# 4-12 [Bring on the Rain!]



## ThaFish (Feb 27, 2013)

*The Report:*
After a weekend of being confined to a bed (had my wisdom teeth removed on Thursday), I was more than ready to hear my drag scream again. Johnny & I left Panama City Beach around 9PM on Sunday evening & decided to take 98 so that we could stop at Sykes on the way home to Pensacola. Met fellow forum member Dustin out there, with the promise that I'd make sure that he landed his personal record bull red! Needless to say, we made it happen. Dustin hooked into a few studs, all of which managed to break him off (or bend his jig out) except for a beautiful 37.75'' red that made it to the net. I hooked into four, two of which I landed, one I bent the hook out on, & one that broke me off. Johnny hooked into three & broke all three off. The most eventful part of the night was Johnny's fight with the second bull he hooked into. It absolutely SMOKED his Saros 3000FA. He was never able to turn the redfish on her first run, & she ended up dumping his spool, as you can see in one of the photos. Also met a cool dude named Ken out there, who let us use his drop net when ours got tangled up - thanks man! Only fished for a little over an hour & a half before the rain turned into a torrential downpour & ran us off the bridge, but man was that a great short trip!

*What Were We Using?*
1/2 oz. Golden Eye jigheads paired with Vortex Shad in the Kamikaze color proved to be exactly what the fish wanted. Johnny tried throwing larger chartreuse twistertails & Ken started off throwing a bigger white paddletail, but the reds wouldn't touch them. After I had already hooked up with & landed two, we all began throwing the same thing, & it was on!

*Tally for the Night:*

*Me: * FAT 36'' bull & the skinniest 40.5'' bull red I've ever seen
*Johnny:* Got spooled
*Dustin:* 37.75'' bull (personal record!)
*Ken:* 33'' bull

Tight lines everyone.


----------



## ThaFish (Feb 27, 2013)

Here's Dustin's stud bull! Next on the agenda is a 40'' fish bro. :thumbup:


----------



## WAReilly (Jun 2, 2014)

Nice fish fellas!


----------



## SkiffLife (Jan 11, 2015)

Thanks bro on showing me how to work the bridge. That was a stud but I'm ready to hit 40+ and to see you break out the fly from the bridge! I feel an epic night is soon to come!!


----------



## Dimebag (Jan 15, 2014)

Good report as always


----------



## ThaFish (Feb 27, 2013)

SkiffLife said:


> Thanks bro on showing me how to work the bridge. That was a stud but I'm ready to hit 40+ and to see you break out the fly from the bridge! I feel an epic night is soon to come!!

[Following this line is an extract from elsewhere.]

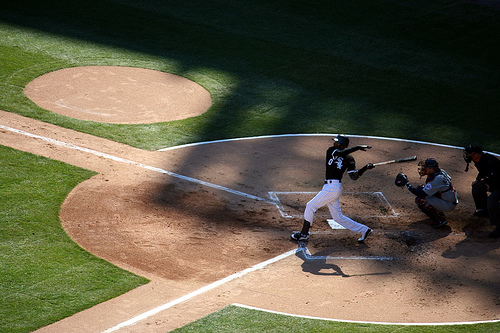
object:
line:
[117, 156, 257, 203]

It's gonna happen soon man, I know it!


----------



## Jason (Oct 2, 2007)

I'm having a hard time keeping up w/ your reports Sawyer!!! Heck fer once I'd like to see just a pic of a pinfish or ****** only!!! hahaha Killing me!


----------



## mikez (Apr 28, 2014)

Nice fish, glad to see they're still hitting. I'll be there in a couple weeks.

What's that you say about getting out the fly??? Are these fish available with a flyrod? How high off the water is the pier?

Oh I'd love to get my first ever redfish any way possible but to tag a bull on the long wand would be beyond sweet!


----------



## gatorrodshop (May 14, 2014)

I got my 42 incher last year! Great pics and info!


----------



## ThaFish (Feb 27, 2013)

Jason said:


> I'm having a hard time keeping up w/ your reports Sawyer!!! Heck fer once I'd like to see just a pic of a pinfish or ****** only!!! hahaha Killing me!


Make sure not to miss the report for last night that I'm going to put up later today! Unfortunately I didn't get any pinfish again.


----------